Torture is torture, except when it's news

The issue of word manipulation in politics and media is really Glenn Greenwald's claimed territory, but I can't let this week go by without commenting on it. Why? Because I heard a short news clip from the BBC about the six Guantanamo prisoners who have finally been charged with some sort of crime. And the broadcaster did something that made me want to break things: he said that one suspect's confession was under question because it had been gained using "the controversial waterboarding technique," a phrase that news media have universally decided is an acceptable way to refer to torture.

By not calling waterboarding torture, news media around the world are complicit in the US government's flagrant violations of the Geneva Conventions and the ease with which they discard their humanity. By not simply saying straight out that acts such as waterboarding are wrong and evil, news media are pushing a pervasive doublethink on populations around the world. This is where we get our information--if the BBC doesn't call it torture, it must be at least debatable, if not perfectly okay, to partly drown people in order to make them say things. Must be okay, then, to deprive them of sleep, give them electric shocks, kick them, pull their hair, herd them into camps designed to cut them off from families, cultures, and societies, and then gas them. What the hell is the difference?

We're all familiar with the idea of doublethink and how it has infiltrated our news outlets and common culture. We're also familiar with the tricks politicians use to make their atrocious positions more acceptable. We all know, here on a blog devoted to language use, that words can be used to manipulate and trick and redefine how we think. Oil drilling in the Arctic National Wildlife Refuge is "energy exploration." The Refuge itself is made more vague by calling it ANWR. Coal gained from blowing up pristine mountains and leveling them is a source of "clean energy." Global warming is now "climate change" (although I think that one backfired a little bit). And torture is a "vital interrogation tool."

It is unacceptable that news media play along with these tricks, just to keep the Bush administration happy. Pollution is pollution. Coal mining is filthy and destructive. Compassionate conservativism means absolutely nothing. And torture is torture.

The administration claims, as we all know, that they need permission to use these techniques to preserve our national security. What sort of security are we talking about? Our simple physical existence? What kind of physical security do you have if you've sold your soul to the devil (sorry for the melodrama)? What could possibly be more important to our national security than preserving our humanity?

Thursday, February 7, 2008

Looking for Real Words

So I missed out on my promised Thursday post last week.
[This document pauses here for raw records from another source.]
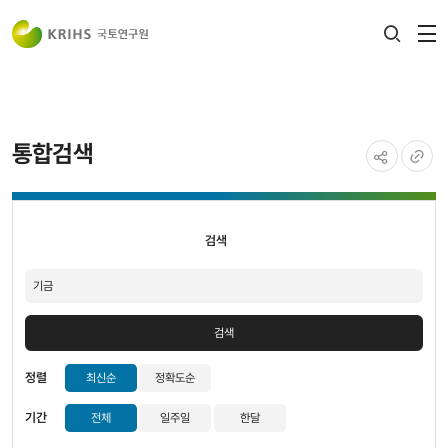
전
검색
열
레이어
열기
통합검색
공유하기
URL
검색
복사
검색
검색
정렬
최신순
정확도순
기간
전체
일주일
한달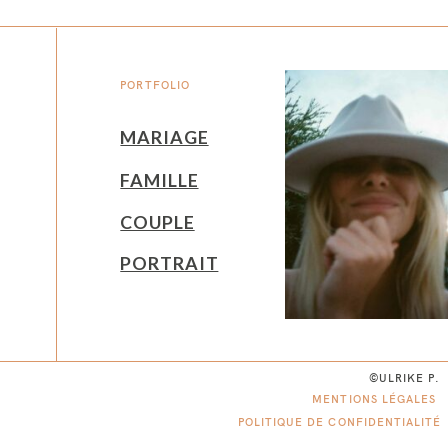
PORTFOLIO
MARIAGE
FAMILLE
COUPLE
PORTRAIT
©ULRIKE P.
MENTIONS LÉGALES
POLITIQUE DE CONFIDENTIALITÉ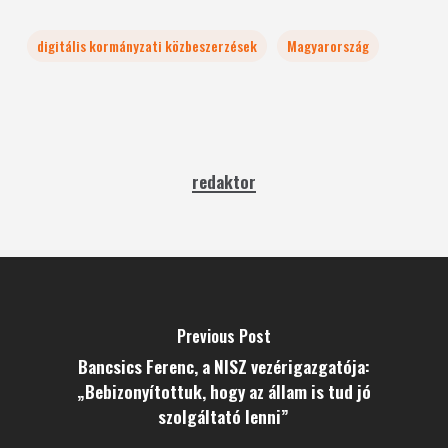
digitális kormányzati közbeszerzések
Magyarország
redaktor
Previous Post
Bancsics Ferenc, a NISZ vezérigazgatója:
„Bebizonyítottuk, hogy az állam is tud jó
szolgáltató lenni”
A teething baby, a house full of guests ... ack.

There are a number of minor language topics on my mind this week: politically correct terms, thoughts on The Golden Compass series, questions of mass language manipulation. But the most recent one to come up is one of those niggly little issues that annoys me like a mosquito buzzing around my half-asleep ear every time I turn the light out.

I'm looking for words for two concepts that, as far as I know, don't have real words. The first is one I heard for the first time this week: heterosexual life partner. This, I'm told, is something like what a bosom friend used to be, except we don't really use that phrase anymore outside of bra shopping. My younger sister has one, and another old friend has one. But what an ugly thing to call the person you consider to be more than a best friend but less ... attached, shall we say, than a spouse! Besides which, to me it can be confused with the relationship of heterosexual people who live as spouses but aren't married.
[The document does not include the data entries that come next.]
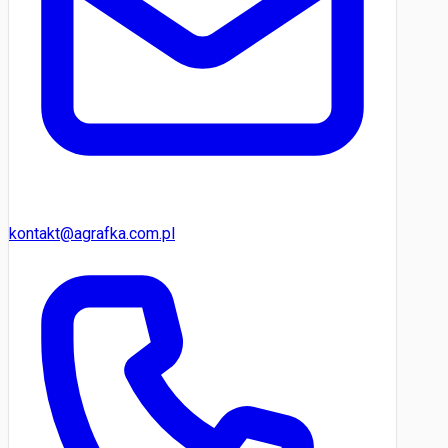
kontakt@agrafka.com.pl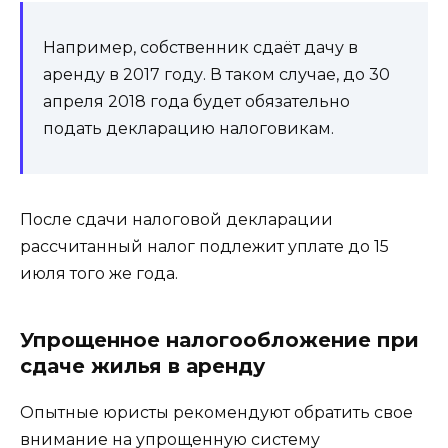
Например, собственник сдаёт дачу в
аренду в 2017 году. В таком случае, до 30
апреля 2018 года будет обязательно
подать декларацию налоговикам.
После сдачи налоговой декларации
рассчитанный налог подлежит уплате до 15
июля того же года.
Упрощенное налогообложение при
сдаче жилья в аренду
Опытные юристы рекомендуют обратить свое
внимание на упрощенную систему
In fact, I hate the word "partner" for describing that kind of relationship. It sounds so much like a business arrangement, nothing romantic or hopeful or optimistic in it, really.
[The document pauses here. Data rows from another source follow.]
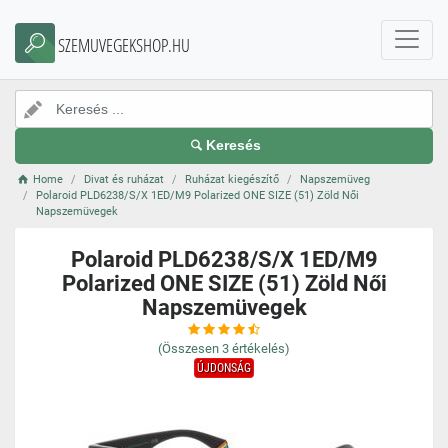
SZEMUVEGEKSHOP.HU
Keresés
Home
Divat és ruházat
Ruházat kiegészítő
Napszemüveg
Polaroid PLD6238/S/X 1ED/M9 Polarized ONE SIZE (51) Zöld Női
Napszemüvegek
Polaroid PLD6238/S/X 1ED/M9
Polarized ONE SIZE (51) Zöld Női
Napszemüvegek
(Összesen
3
értékelés)
ÚJDONSÁG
Anyway, any good suggestions for heterosexual life partner?

The other is a little more complicated. It's a writing issue. I'll try to explain.

Sometimes you write a scene in a story, or go into a long thought-chain in an essay, in which the character or narrator is meant to be in a particular place -- this especially comes up in travel writing. And you get caught up in your narration or thoughts on the character or whatever, and your words go on long enough that the reader forgets where you are meant to be. When this happens, bringing the reader back to that place can be a little jarring.

So when you're revising, or someone's editing for you, you need to put in little placement reminders. For example, I was working on a colleague's essay about Cuba. She was describing sitting at an outdoor restaurant there, and was writing about Cuban economics and people's personal career situations and so on. She thought it went on too long, but all she needed was a little reminder that we were sitting in the restaurant: "The waiter brought us beers and I shifted the milk crate I was sitting on to let an old woman pass" or something like that.

I find these lines really important, and for myself I made up a shorthand name for them. I call them 'locator lines.' But I'm thinking there either must already exist a good term for them, or someone can come up something a little shorter or more poetic. Any ideas? If I haven't explained very well, please say so.